OLIVIER BERROUET “LE SITE AVANT L’HUMAIN ”
Le directeur de Pétrus, à Pomerol, évoque la renommée tardive des cuvées de la rive droite.
Le Figaro Magazine – Qu’est-ce qui a fait la renommée de la rive droite, reconnue bien plus tard que la rive gauche ? Olivier Berrouet – Différents vecteurs ont permis d’accroître la renommée de l’appellation et de la rive droite dans son ensemble. Historiquement, la rive droite a été exclue des classements car la place de Bordeaux ne distribuait pas ses vins et n’en avait pas connaissance. Pour les marchés traditionnels des grands vins de Bordeaux, elle était mise de côté. Paradoxalement, sa réputation s’est d’abord construite à travers les marchés étrangers. Jean-Pierre Moueix a été l’un des premiers négociants à aller vendre ses vins en Angleterre et aux EtatsUnis. Ce n’est que par répercussion que, dès la fin des années 1970, les amateurs français se sont intéressés aux vins de la rive droite, pour qu’ils soient aujourd’hui complètement assimilés aux grands crus classés de la rive gauche.
Et de Pétrus ?
La qualité des vins et des sites sont les premiers vecteurs, ils soutiennent la renommée commerciale. Quand Mme Loubat achète des parts de Pétrus, dans les années 1920, elle se révèle être une communicante extraordinaire. Elle a contribué au lien avec la famille d’Angleterre, notre vin ayant été servi au couronnement d’Elisabeth II. Ce vin était paraît-il l’un des préférés de JFK. Cela fait partie des anecdotes, rapportées des Etats-Unis, qui sont encore bien présentes pour les Américains et qui ont participé à apporter un coup de projecteur supplémentaire sur Pétrus.
Pétrus est un domaine souvent jugé à part. Quels sont les éléments de sa particularité ?

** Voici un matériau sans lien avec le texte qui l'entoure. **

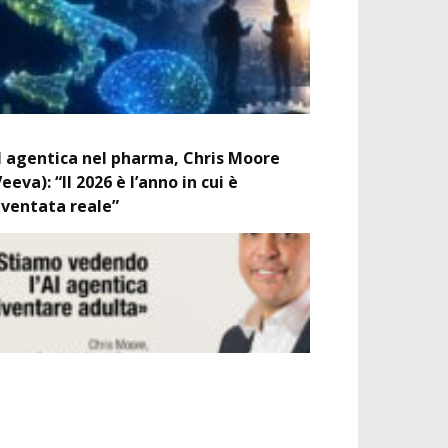
I agentica nel pharma, Chris Moore
Veeva): “Il 2026 è l’anno in cui è
iventata reale”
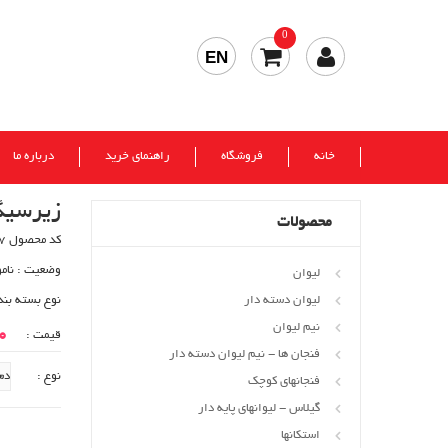
0
EN
خانه
فروشگاه
راهنمای خرید
درباره ما
زیرسیگ
محصولات
کد محصول 577
وضعیت :
نام
لیوان
لیوان دسته دار
نوع بسته بند
نیم لیوان
00
قیمت :
فنجان ها - نیم لیوان دسته دار
نوع :
فنجانهای کوچک
گیلاس - لیوانهای پایه دار
استکانها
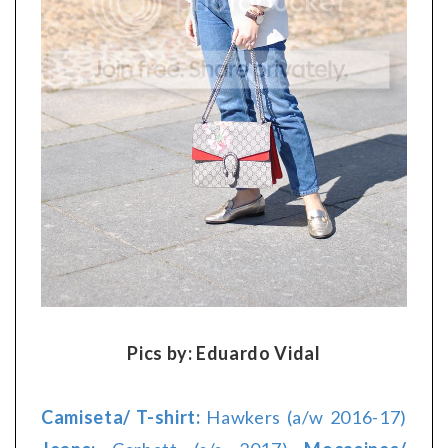
Pics by: Eduardo Vidal
Camiseta/ T-shirt:
Hawkers (a/w 2016-17)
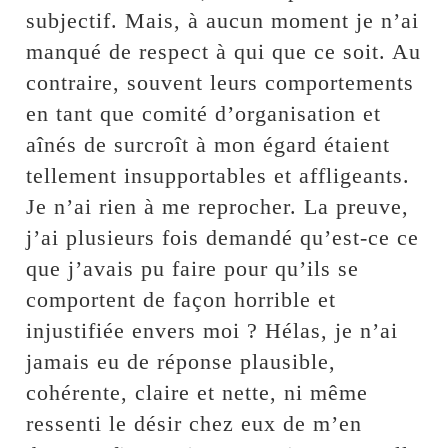
subjectif. Mais, à aucun moment je n’ai
manqué de respect à qui que ce soit. Au
contraire, souvent leurs comportements
en tant que comité d’organisation et
aînés de surcroît à mon égard étaient
tellement insupportables et affligeants.
Je n’ai rien à me reprocher. La preuve,
j’ai plusieurs fois demandé qu’est-ce ce
que j’avais pu faire pour qu’ils se
comportent de façon horrible et
injustifiée envers moi ? Hélas, je n’ai
jamais eu de réponse plausible,
cohérente, claire et nette, ni même
ressenti le désir chez eux de m’en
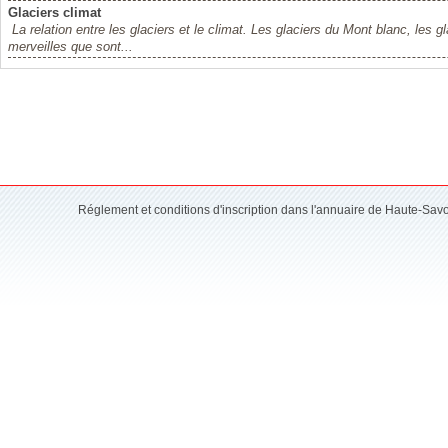
Glaciers climat
La relation entre les glaciers et le climat. Les glaciers du Mont blanc, les
merveilles que sont...
Réglement et conditions d'inscription dans l'annuaire de Haute-Sav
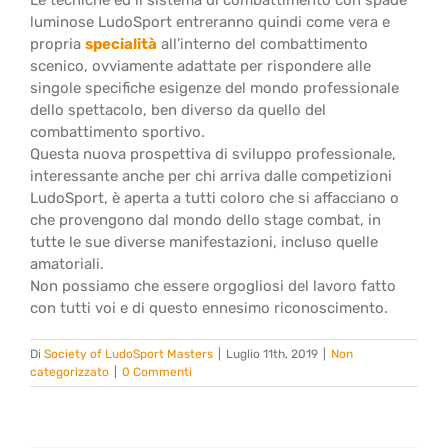
Le tecniche ed il sistema di combattimento con spade
luminose LudoSport entreranno quindi come vera e
propria
specialità
all’interno del combattimento
scenico, ovviamente adattate per rispondere alle
singole specifiche esigenze del mondo professionale
dello spettacolo, ben diverso da quello del
combattimento sportivo.
Questa nuova prospettiva di sviluppo professionale,
interessante anche per chi arriva dalle competizioni
LudoSport, è aperta a tutti coloro che si affacciano o
che provengono dal mondo dello stage combat, in
tutte le sue diverse manifestazioni, incluso quelle
amatoriali.
Non possiamo che essere orgogliosi del lavoro fatto
con tutti voi e di questo ennesimo riconoscimento.
Di
Society of LudoSport Masters
|
Luglio 11th, 2019
|
Non
categorizzato
|
0 Commenti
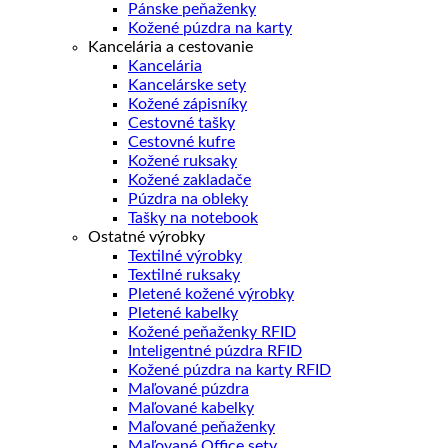
Pánske peňaženky
Kožené púzdra na karty
Kancelária a cestovanie
Kancelária
Kancelárske sety
Kožené zápisníky
Cestovné tašky
Cestovné kufre
Kožené ruksaky
Kožené zakladače
Púzdra na obleky
Tašky na notebook
Ostatné výrobky
Textilné výrobky
Textilné ruksaky
Pletené kožené výrobky
Pletené kabelky
Kožené peňaženky RFID
Inteligentné púzdra RFID
Kožené púzdra na karty RFID
Maľované púzdra
Maľované kabelky
Maľované peňaženky
Maľované Office sety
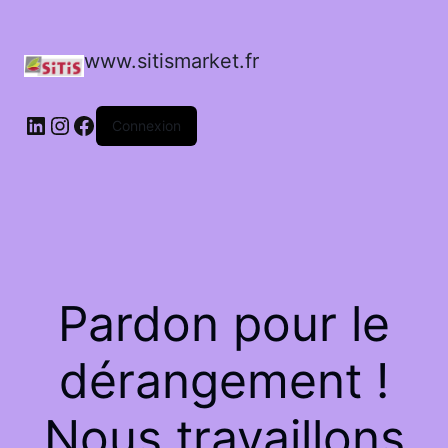
www.sitismarket.fr
LinkedIn
Instagram
Facebook
Connexion
Pardon pour le
dérangement !
Nous travaillons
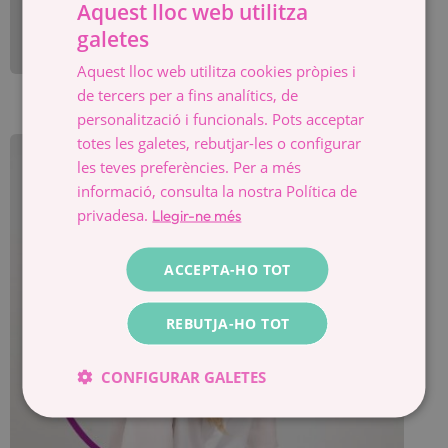
JESICA L. OBERCIE
Aquest lloc web utilitza
galetes
SPANISH
Aquest lloc web utilitza cookies pròpies i
CATALÀ
de tercers per a fins analítics, de
ESPAÑOL
personalització i funcionals. Pots acceptar
totes les galetes, rebutjar-les o configurar
les teves preferències. Per a més
informació, consulta la nostra Política de
privadesa.
Llegir-ne més
ACCEPTA-HO TOT
REBUTJA-HO TOT
CONFIGURAR GALETES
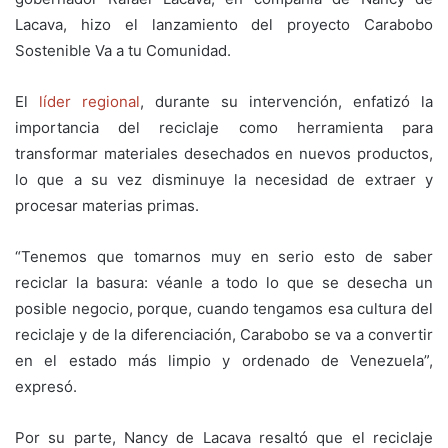
Lacava, hizo el lanzamiento del proyecto Carabobo
Sostenible Va a tu Comunidad.
El
líder regional
, durante su intervención, enfatizó la
importancia del reciclaje como herramienta para
transformar materiales desechados en nuevos productos,
lo que a su vez disminuye la necesidad de extraer y
procesar materias primas.
“Tenemos que tomarnos muy en serio esto de saber
reciclar la basura: véanle a todo lo que se desecha un
posible negocio, porque, cuando tengamos esa cultura del
reciclaje y de la diferenciación, Carabobo se va a convertir
en el estado más limpio y ordenado de Venezuela”,
expresó.
Por su parte, Nancy de Lacava resaltó que el reciclaje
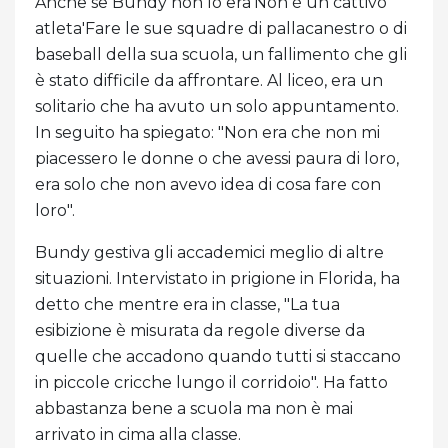
Anche se Bundy non lo era'Non è un cattivo
atleta'Fare le sue squadre di pallacanestro o di
baseball della sua scuola, un fallimento che gli
è stato difficile da affrontare. Al liceo, era un
solitario che ha avuto un solo appuntamento.
In seguito ha spiegato: "Non era che non mi
piacessero le donne o che avessi paura di loro,
era solo che non avevo idea di cosa fare con
loro".
Bundy gestiva gli accademici meglio di altre
situazioni. Intervistato in prigione in Florida, ha
detto che mentre era in classe, "La tua
esibizione è misurata da regole diverse da
quelle che accadono quando tutti si staccano
in piccole cricche lungo il corridoio". Ha fatto
abbastanza bene a scuola ma non è mai
arrivato in cima alla classe.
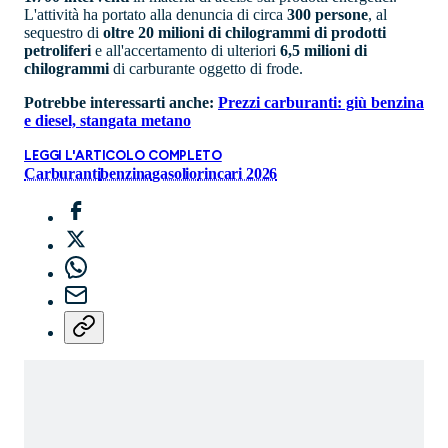
L'attività ha portato alla denuncia di circa
300 persone
, al
sequestro di
oltre 20 milioni di chilogrammi di prodotti
petroliferi
e all'accertamento di ulteriori
6,5 milioni di
chilogrammi
di carburante oggetto di frode.
Potrebbe interessarti anche:
Prezzi carburanti: giù benzina
e diesel, stangata metano
LEGGI L'ARTICOLO COMPLETO
Carburanti
benzina
gasolio
rincari 2026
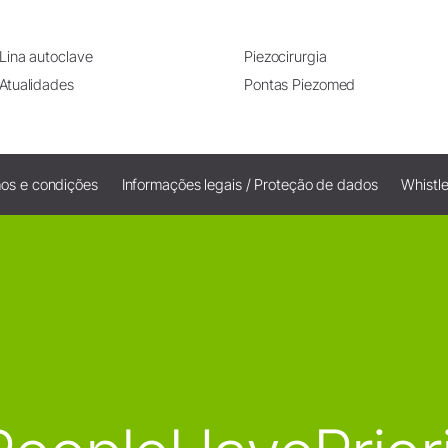
Lina autoclave
Piezocirurgia
Atualidades
Pontas Piezomed
os e condições
Informações legais / Proteção de dados
Whistl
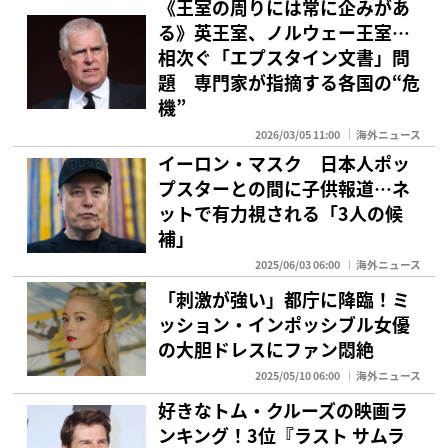
《王室の周りには常に企みがあ
る》英王室、ノルウェー王室…
相次ぐ「エプスタイン文書」問
題 専門家が指摘する各国の“危
機”
2026/03/05 11:00
海外ニュース
イーロン・マスク 日本人ポッ
プスターとの間に子供報道…ネ
ットで有力視される「3人の候
補」
2025/06/03 06:00
海外ニュース
「刺激が強い」都庁に降臨！ミ
ッション・インポッシブル女優
の大胆ドレスにファン悶絶
2025/05/10 06:00
海外ニュース
好きなトム・クルーズの映画ラ
ンキング！3位『ラスト サムラ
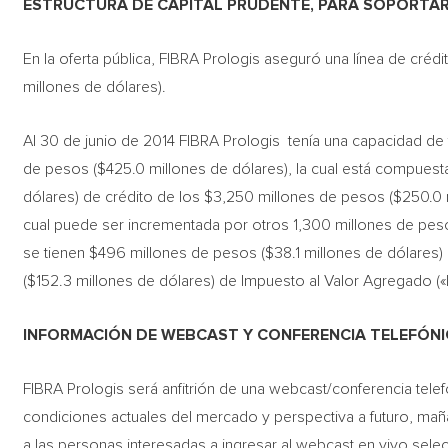
ESTRUCTURA DE CAPITAL PRUDENTE, PARA SOPORTAR
En la oferta pública, FIBRA Prologis aseguró una línea de cré
millones de dólares).
Al 30 de junio de 2014 FIBRA Prologis tenía una capacidad d
de pesos ($425.0 millones de dólares), la cual está compues
dólares) de crédito de los $3,250 millones de pesos ($250.0 mi
cual puede ser incrementada por otros 1,300 millones de pes
se tienen $496 millones de pesos ($38.1 millones de dólares)
($152.3 millones de dólares) de Impuesto al Valor Agregado («
INFORMACIÓN DE WEBCAST Y
CONFERENCIA TELEFÓN
FIBRA Prologis será anfitrión de una webcast/conferencia telefón
condiciones actuales del mercado y perspectiva a futuro, mañan
a las personas interesadas a ingresar al webcast en vivo sele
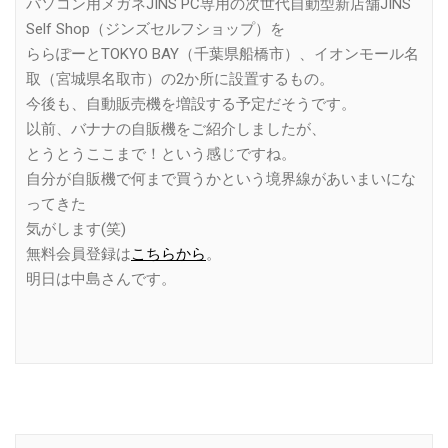
パソコン用メガネJINS PC専用の次世代自動型新店舗JINS
Self Shop（ジンズセルフショップ）を
ららぽーとTOKYO BAY（千葉県船橋市）、イオンモール名
取（宮城県名取市）の2か所に設置するもの。
今後も、自動販売機を増設する予定だそうです。
以前、バナナの自販機をご紹介しましたが、
とうとうここまで！という感じですね。
自分が自販機で何まで買うかという境界線があいまいにな
ってきた
気がします(笑)
無料会員登録は
こちらから
。
明日は中島さんです。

C’est une combinaison unique au monde. La singularité de son site repose sur la nature de ses argiles et sur son encépagement composé à 100 % de merlot. N’avoir qu’un seul cépage fait que nous n’avons aucune échappatoire, que nous devons faire preuve d’une sincérité absolue, d’autant plus que c’est un site qui exige une immense rigueur. Monoterroir et monocépage, nous sommes dans quelque chose d’animal, dans une forme de pureté. Nous ne souhaitons pas imprégner nos vins de nos connaissances ou de technique, car l’histoire se répéterait et nous aurions des vins qui se ressembleraient, ce qui serait ennuyeux. Nous accompagnons plus que nous guidons. Nous sommes tributaires de la réaction de nos merlots sur nos argiles, des terroirs capricieux qui sous certaines conditions nous récompensent, car ils apportent fraîcheur et suavité à un cépage qui, par nature, n’a pas la complexité des cabernets. L’argile sublime le merlot en lui donnant la structure et la chair qu’il peut difficilement obtenir sur d’autres types de sols. La majorité des grands vins de Bordeaux sont animés par cette même philosophie : le site avant l’humain.
Pétrus n’a aucune présence digitale. Pas de site internet, pas de réseaux sociaux, presque jamais d’interviews. Est-ce pour respecter la définition première du luxe et la rareté qui y est associée que vous parlez si peu ?
Nous souhaitons être jugés pour no- tre vin et non pour la communication que nous ferions autour de lui. Nous avons parfois l’impression que l’on peut un peu trop se dévoiler, alors nous préférons être discrets. Nous ne communiquons donc qu’à titre exceptionnel.